Nothing, of course, was done with the papers I gave him.
Determined that the story be told but unable to get it past my cautious editors, I decided to write a book about it. Before the book could be published, however, the file was released on the internet a few months ahead of Slovakia’s March 2012 parliamentary election.
The public response was at first tentative — and then dark, aggrieved, sullen. Three demonstrations were held on Bratislava’s main square, attracting several thousand spectators on freezing February evenings carrying banners and whistles. I spoke at the protests because I’d been reporting the story for years and could vouch for the file’s authenticity. But as I approached the podium, I noticed many of the “demonstrators” were actually shifty-eyed youths in bomber jackets, some holding cobblestones which they proceeded to hurl, later in the evening, at the parliament and government buildings.
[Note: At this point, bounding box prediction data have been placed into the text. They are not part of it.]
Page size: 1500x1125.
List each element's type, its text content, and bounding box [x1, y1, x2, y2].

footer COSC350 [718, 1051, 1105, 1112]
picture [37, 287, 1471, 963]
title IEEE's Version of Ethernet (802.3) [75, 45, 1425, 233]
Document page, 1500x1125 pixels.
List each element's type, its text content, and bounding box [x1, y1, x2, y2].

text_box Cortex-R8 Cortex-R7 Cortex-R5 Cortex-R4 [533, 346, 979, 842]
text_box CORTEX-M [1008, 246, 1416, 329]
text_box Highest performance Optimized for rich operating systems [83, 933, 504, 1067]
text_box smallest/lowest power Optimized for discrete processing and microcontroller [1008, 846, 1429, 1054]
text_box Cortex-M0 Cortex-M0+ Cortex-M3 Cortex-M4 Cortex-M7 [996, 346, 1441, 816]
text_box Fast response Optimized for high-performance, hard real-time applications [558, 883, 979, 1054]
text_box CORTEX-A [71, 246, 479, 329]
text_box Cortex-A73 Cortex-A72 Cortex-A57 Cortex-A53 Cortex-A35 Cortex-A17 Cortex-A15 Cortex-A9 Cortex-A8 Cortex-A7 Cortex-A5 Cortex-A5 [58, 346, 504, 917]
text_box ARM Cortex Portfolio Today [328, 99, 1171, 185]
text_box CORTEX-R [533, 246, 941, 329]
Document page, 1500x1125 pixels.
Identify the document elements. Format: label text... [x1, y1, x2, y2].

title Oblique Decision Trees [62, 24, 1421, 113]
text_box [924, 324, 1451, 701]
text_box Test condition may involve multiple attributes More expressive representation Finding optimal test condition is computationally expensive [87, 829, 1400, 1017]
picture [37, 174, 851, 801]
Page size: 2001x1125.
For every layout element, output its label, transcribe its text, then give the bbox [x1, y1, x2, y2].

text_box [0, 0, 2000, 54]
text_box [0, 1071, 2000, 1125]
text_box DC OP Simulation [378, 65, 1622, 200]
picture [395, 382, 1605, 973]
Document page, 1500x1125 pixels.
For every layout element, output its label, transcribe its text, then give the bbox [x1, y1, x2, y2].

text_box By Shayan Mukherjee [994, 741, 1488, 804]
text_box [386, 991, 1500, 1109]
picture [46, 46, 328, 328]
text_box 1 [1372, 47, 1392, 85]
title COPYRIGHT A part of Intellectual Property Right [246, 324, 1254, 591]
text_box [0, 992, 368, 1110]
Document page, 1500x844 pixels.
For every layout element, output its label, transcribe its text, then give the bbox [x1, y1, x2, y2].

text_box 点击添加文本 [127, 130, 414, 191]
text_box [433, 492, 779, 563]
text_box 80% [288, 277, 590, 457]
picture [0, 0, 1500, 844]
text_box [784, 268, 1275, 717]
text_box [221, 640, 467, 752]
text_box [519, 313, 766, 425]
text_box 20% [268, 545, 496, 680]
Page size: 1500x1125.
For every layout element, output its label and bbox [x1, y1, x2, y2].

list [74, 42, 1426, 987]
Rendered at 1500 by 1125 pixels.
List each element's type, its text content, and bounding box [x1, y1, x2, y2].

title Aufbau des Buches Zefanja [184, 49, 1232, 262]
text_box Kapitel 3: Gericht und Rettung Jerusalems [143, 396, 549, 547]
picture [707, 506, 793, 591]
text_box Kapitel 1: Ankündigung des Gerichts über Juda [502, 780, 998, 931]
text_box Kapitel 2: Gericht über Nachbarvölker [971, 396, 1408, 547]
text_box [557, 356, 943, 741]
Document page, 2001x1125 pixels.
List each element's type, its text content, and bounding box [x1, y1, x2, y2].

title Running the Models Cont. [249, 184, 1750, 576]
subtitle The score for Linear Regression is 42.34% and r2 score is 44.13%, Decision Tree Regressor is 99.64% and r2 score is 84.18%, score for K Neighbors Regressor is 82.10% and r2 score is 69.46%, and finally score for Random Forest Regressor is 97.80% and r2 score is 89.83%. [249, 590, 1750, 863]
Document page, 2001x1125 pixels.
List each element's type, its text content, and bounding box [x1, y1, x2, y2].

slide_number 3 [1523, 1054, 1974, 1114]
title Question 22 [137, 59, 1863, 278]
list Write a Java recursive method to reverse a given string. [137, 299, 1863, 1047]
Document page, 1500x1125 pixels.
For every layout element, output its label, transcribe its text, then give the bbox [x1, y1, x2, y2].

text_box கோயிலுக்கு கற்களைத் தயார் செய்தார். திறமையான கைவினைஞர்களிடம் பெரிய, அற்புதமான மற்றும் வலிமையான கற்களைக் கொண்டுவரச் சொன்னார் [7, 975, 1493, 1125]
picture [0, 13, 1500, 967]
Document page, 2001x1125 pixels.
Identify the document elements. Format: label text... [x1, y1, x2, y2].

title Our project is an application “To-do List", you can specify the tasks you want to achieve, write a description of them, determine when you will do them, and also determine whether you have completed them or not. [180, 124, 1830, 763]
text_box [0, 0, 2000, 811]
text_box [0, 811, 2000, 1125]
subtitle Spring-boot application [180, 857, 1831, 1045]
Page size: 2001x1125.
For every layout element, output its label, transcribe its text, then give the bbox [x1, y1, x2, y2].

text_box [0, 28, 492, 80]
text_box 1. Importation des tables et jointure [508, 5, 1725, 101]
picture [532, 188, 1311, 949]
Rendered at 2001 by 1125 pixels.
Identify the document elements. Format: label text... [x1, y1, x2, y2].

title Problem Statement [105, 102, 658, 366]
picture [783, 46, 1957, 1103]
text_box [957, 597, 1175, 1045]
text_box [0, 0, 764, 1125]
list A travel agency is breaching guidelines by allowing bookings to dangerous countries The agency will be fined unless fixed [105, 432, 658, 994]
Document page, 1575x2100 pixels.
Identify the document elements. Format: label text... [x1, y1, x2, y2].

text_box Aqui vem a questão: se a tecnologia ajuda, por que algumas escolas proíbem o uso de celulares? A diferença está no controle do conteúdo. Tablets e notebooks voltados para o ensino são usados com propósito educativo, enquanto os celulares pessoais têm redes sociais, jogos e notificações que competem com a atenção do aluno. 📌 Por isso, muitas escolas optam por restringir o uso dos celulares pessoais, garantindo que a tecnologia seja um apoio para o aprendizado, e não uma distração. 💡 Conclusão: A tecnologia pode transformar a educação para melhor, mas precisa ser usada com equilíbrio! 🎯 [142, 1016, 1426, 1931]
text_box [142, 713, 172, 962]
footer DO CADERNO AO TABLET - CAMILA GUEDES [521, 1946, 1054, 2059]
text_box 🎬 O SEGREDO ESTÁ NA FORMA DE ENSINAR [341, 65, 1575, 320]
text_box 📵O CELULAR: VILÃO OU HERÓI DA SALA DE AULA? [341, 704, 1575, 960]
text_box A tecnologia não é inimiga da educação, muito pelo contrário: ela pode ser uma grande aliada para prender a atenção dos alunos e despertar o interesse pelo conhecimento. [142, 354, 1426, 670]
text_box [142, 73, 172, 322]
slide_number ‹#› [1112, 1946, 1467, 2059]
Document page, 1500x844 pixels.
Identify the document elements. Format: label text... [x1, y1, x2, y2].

Then-Prime Minister Iveta Radičová, a former sociology professor and a good egg, summoned me to her office on the eve of the third demonstration to scold me for the crowd’s behavior. “What do I have to do with Gorilla?” she demanded to know with some asperity, as police in body armor surrounded the building to protect it. “They attached a hangman’s noose to my front gate. Who put them up to this?”
Well, since you ask: Your hypocritical pro-West political allies, Dzurinda and Mikloš, who wagged censorious fingers under so many Slovak noses that when Gorilla surfaced in 2012, voters quit the liberal bandwagon en masse.
Due to the scandal, Dzurinda’s party ended up losing half its parliamentarians and tumbled to 6 percent support in the March 2012 vote. Former communist Fico, meanwhile, was returned with an absolute majority of 83 seats in the 150-member parliament for the first time in free Slovakia’s short history.